◆ Explore the material ◆
a) In the text on academics and administrators, what name does Hanson (2001) give to the model describing their conflict?
b) From the text on academics and administrators, copy word for word the passage between "Academics are engaged" and "the primary process.", inclusive.

Because of this shift to more commercial practices, the administrative role has changed from a primarily supportive role to a coordinating, organizing and managerial role, including the need to strategically respond to external influences. This has implications for decision-making
processes and has led, among other things, to the emergence of new management layers in the organization. As a result, the administrative staff experienced a sense of being increasingly removed from the primary process of education and research, while the academic staff experienced a sense of being more removed from the decision-making process. Because of this, the gap has widened between the values and beliefs of both groups on the question of how universities should be managed (McInnis, 1998; Conway, 2012).
Thus, there are two types of actors who are more or less in "two worlds" working at cross- purposes within the same hybrid university organization.
Academics are engaged with the primary tasks of the organization, namely education and research. Administrators are focused on the management and support of the primary process.
Both groups try to influence each other, but at the same time they also try to maintain the most autonomous possible position relative to each other. It is also called the basic conflict between academics and administrators. Hanson (2001) describes this as the interacting spheres model, where conflict and dysfunctional behavior arise from too much use of hierarchy, vehement disagreements and insufficient dialogue, respect and acceptance of each other’s expertise.
With the rise of the 'new public management' (NPM), with a focus on cost cutting, transparency in resource allocation and increased performance management of both staff and resources, the academics and administrators increasingly relate to each other and can withdraw less well into their own area. As a result, there is more reason for clashes between the logic of the academics and that of the administrators. That is already difficult in daily contact as academics and
administrators each speak their 'own language' and are very different from one another (e.g.
the concept PDCA-cyclus is meaningless for a researcher and the subject content is not always recognized by the administrator). It is therefore important that the groups do not continue to talk in their own idiom.
Due to the ever stricter separation between the academics and administrators, a third group of actors has emerged that is trying to stimulate the cooperation and integration between the academics and administrators (see for example: Conway, 2000; McMaster, 2003; Szekeres, 2004, Whitchurch, 2006, 2008b; Scheijderberg & Merkator 2013). This group of actors partly came into existence due to the shift to more commercial practices by the universities. In addition, due to the increasingly decentralized decision-making on education-related matters, there has been an increased specialization in the faculties. This new group of agents is referred to as blended professionals, new professionals (Klumpp & Teichler, 2008) or third space professionals
(Whitchurch, 2006, 2008a).
In this ‘third space’ two types of professionals are employed, namely academic (middle)

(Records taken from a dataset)
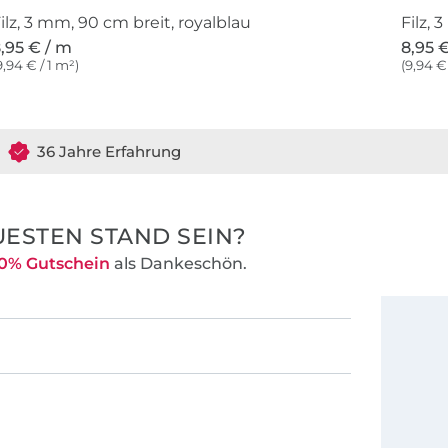
ilz, 3 mm, 90 cm breit, royalblau
Filz, 
,95 € / m
8,95 
9,94 € / 1 m²)
(9,94 € 
36 Jahre Erfahrung
ESTEN STAND SEIN?
0% Gutschein
als Dankeschön.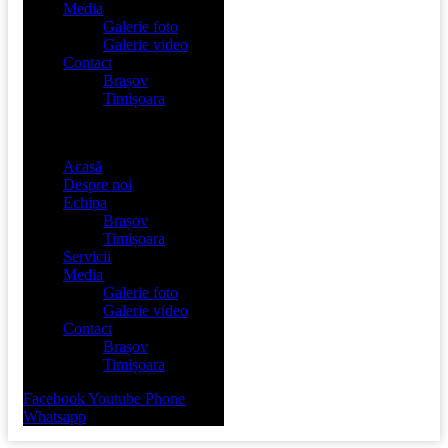
Media
Galerie foto
Galerie video
Contact
Brașov
Timișoara
Menu
Acasă
Despre noi
Echipa
Brașov
Timișoara
Servicii
Media
Galerie foto
Galerie video
Contact
Brașov
Timișoara
Facebook
Youtube
Phone
Whatsapp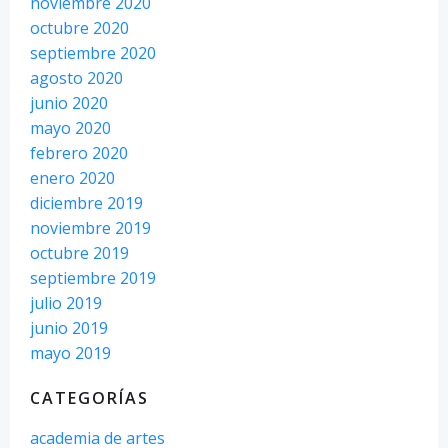
noviembre 2020
octubre 2020
septiembre 2020
agosto 2020
junio 2020
mayo 2020
febrero 2020
enero 2020
diciembre 2019
noviembre 2019
octubre 2019
septiembre 2019
julio 2019
junio 2019
mayo 2019
CATEGORÍAS
academia de artes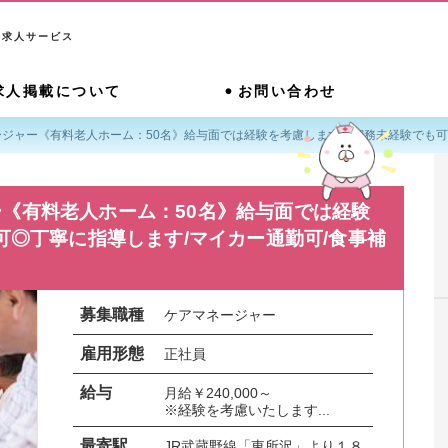
系求人サービス
求人掲載について
お問い合わせ
ジャー《有料老人ホーム：50名》給与面では経験を考慮します◎実務未経験でも可
《有料老人ホーム：50名》給与面では経験
◎丁寧に指導します/マイカー通勤可/食事補
募集職種
ケアマネージャー
雇用形態
正社員
給与
月給￥240,000～

※経験を考慮いたします...
最寄駅
JR武蔵野線「東所沢」より１８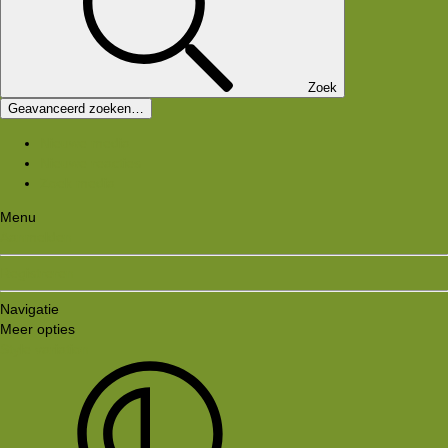
Zoek
Geavanceerd zoeken…
Nieuwe media
Nieuwe reacties
Zoek media
Menu
Aanmelden
Registreren
Navigatie
Meer opties
Style variation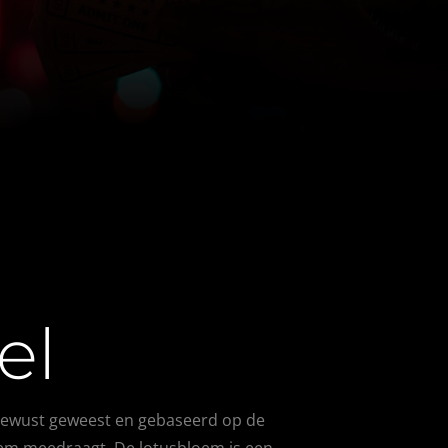
el
s bewust geweest en gebaseerd op de
oem meedraagt. De lotusbloem is een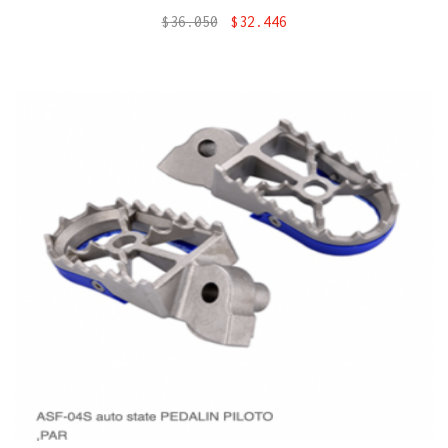
$
36.050
$
32.446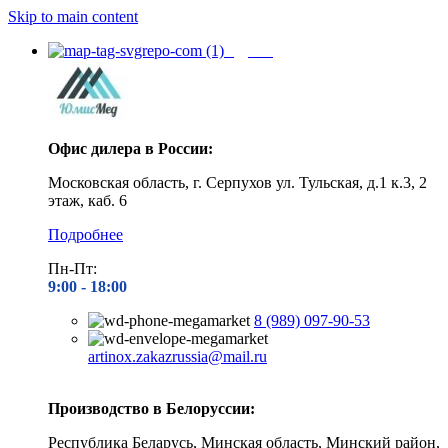
Skip to main content
Адреса
Офис дилера в России:
Московская область, г. Серпухов ул. Тульская, д.1 к.3, 2
этаж, каб. 6
Подробнее
Пн-Пт:
9:00 - 1
8:00
8 (989) 097-90-53
artinox.zakazrussia@mail.ru
Производство в Белоруссии:
Республика Беларусь, Минская область, Минский район,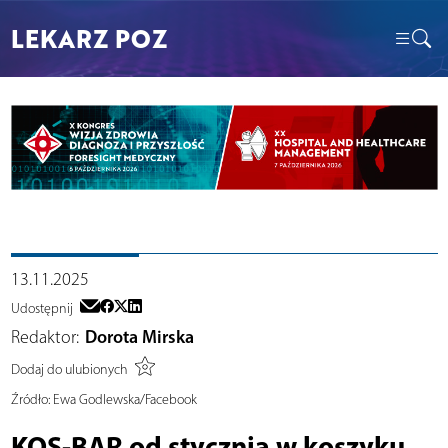
LEKARZ POZ
13.11.2025
Udostępnij
Redaktor:
Dorota Mirska
Dodaj do ulubionych
Źródło:
Ewa Godlewska/Facebook
KOS-BAR od stycznia w koszyku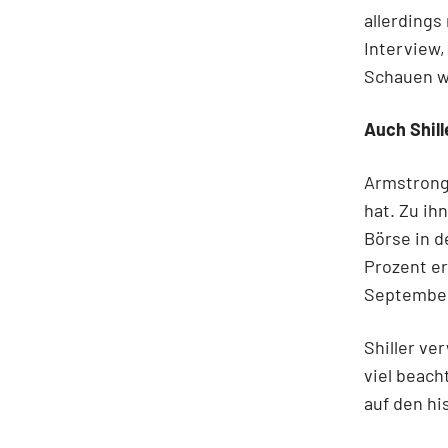
allerdings
Interview,
Schauen w
Auch Shill
Armstrong
hat. Zu ih
Börse in d
Prozent er
Septembe
Shiller ve
viel beach
auf den hi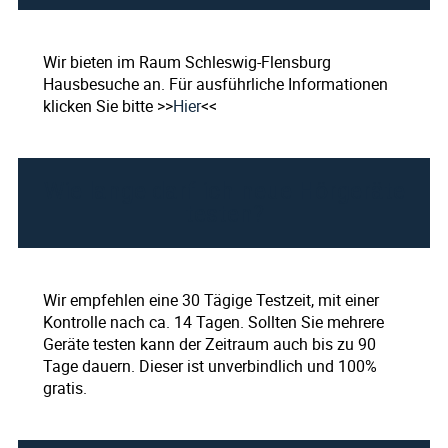
Wir bieten im Raum Schleswig-Flensburg
Hausbesuche an. Für ausführliche Informationen
klicken Sie bitte >>
Hier
<<
Wie lange darf ich neue Hörgeräte
testen?
Wir empfehlen eine 30 Tägige Testzeit, mit einer
Kontrolle nach ca. 14 Tagen. Sollten Sie mehrere
Geräte testen kann der Zeitraum auch bis zu 90
Tage dauern. Dieser ist unverbindlich und 100%
gratis.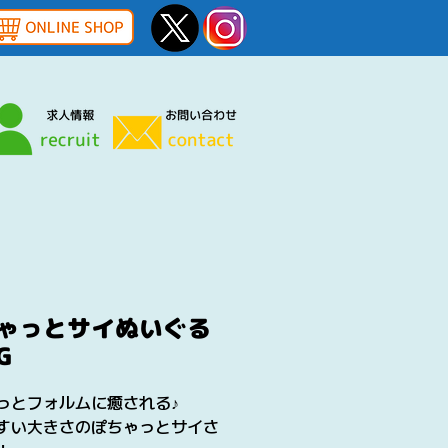
ゃっとサイぬいぐる
G
っとフォルムに癒される♪
すい大きさのぽちゃっとサイさ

◆ Answers to the tasks ◆
a) The interacting spheres model.

b)
Academics are engaged with the primary tasks of the organization, namely education and research. Administrators are focused on the management and support of the primary process.